Sylvia, Lady Hermon is a Northern Irish politician who was elected as an Independent Member of Parliament in the 2017 General Election – the only person to have done so. Although she was a member of the Ulster Unionist Party (UUP) a decade ago, Lady Hermon is probably the one truly independent MP who could, in theory, reach out to the House of Commons to form a majority. The MP for North Down is currently 250/1 on the betting markets to become the next Prime Minister. I’m not a betting person, but those odds do seem tempting for the reasons I outline below.
Lady Hermon is fiercely independent. She is anti-Jeremy Corbyn and resigned from the UUP in 2010 after they linked-up with the Conservative Party. Readers may be wondering why on earth Labour and Conservative MPs might rally behind her then if she is a vocal critic of both their leaders. The answer is simple: she is neutral, and there is only one of her.

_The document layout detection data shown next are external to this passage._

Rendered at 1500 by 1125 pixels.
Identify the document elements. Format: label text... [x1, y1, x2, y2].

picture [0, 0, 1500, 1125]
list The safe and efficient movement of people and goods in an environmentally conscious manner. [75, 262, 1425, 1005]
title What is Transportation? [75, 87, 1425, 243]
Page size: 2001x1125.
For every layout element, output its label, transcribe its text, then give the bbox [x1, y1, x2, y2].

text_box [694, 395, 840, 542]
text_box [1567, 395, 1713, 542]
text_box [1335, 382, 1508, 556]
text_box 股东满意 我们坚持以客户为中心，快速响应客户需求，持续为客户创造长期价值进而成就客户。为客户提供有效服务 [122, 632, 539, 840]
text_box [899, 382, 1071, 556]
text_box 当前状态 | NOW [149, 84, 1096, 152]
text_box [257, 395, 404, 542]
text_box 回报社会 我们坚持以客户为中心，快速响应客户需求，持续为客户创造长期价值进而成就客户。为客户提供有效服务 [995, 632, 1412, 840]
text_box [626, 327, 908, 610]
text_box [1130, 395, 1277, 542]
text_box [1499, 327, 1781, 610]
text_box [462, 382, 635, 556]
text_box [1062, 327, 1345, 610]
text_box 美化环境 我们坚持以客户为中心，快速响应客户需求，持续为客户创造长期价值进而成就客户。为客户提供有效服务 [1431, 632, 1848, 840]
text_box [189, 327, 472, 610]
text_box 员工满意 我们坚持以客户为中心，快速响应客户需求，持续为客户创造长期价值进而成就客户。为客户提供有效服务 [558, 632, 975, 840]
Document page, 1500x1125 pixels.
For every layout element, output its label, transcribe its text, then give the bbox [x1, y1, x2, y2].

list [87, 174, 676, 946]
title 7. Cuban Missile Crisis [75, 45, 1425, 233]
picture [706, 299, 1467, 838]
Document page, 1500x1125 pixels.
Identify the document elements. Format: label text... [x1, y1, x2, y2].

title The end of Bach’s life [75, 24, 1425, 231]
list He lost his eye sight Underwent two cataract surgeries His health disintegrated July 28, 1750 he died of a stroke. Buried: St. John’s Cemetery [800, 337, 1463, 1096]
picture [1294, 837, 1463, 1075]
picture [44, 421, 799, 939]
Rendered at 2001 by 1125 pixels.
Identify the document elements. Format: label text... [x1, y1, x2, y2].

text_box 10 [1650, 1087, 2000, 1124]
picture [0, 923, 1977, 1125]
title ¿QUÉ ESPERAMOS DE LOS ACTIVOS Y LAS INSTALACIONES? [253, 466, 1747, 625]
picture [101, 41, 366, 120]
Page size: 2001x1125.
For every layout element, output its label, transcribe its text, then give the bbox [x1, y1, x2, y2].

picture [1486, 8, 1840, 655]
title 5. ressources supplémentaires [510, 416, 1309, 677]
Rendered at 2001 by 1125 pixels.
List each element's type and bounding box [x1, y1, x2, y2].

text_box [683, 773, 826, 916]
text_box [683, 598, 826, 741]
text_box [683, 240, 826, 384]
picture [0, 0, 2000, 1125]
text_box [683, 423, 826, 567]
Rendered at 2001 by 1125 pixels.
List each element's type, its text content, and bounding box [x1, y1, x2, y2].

As such, there is no chance she will be able to form a coalition or a pact with a political party following the next general election, so she is in little danger of completly rebalancing the political landscape.
Unlike any other unity PM candidate, Lady Hermon also represents a Northern Irish constituency. This means the main Westminster political parties are in no danger of gaining her seat, and likewise, she is not going to threaten the political parties’ seats elsewhere.
Realistically, the chances of The Queen appointing a unity Prime Minister is slim. That being said, as we edge closer and closer to Brexit day, a large proportion of MPs will do whatever it takes to prevent leaving the EU without a deal, even if that means a cross-party union being formed.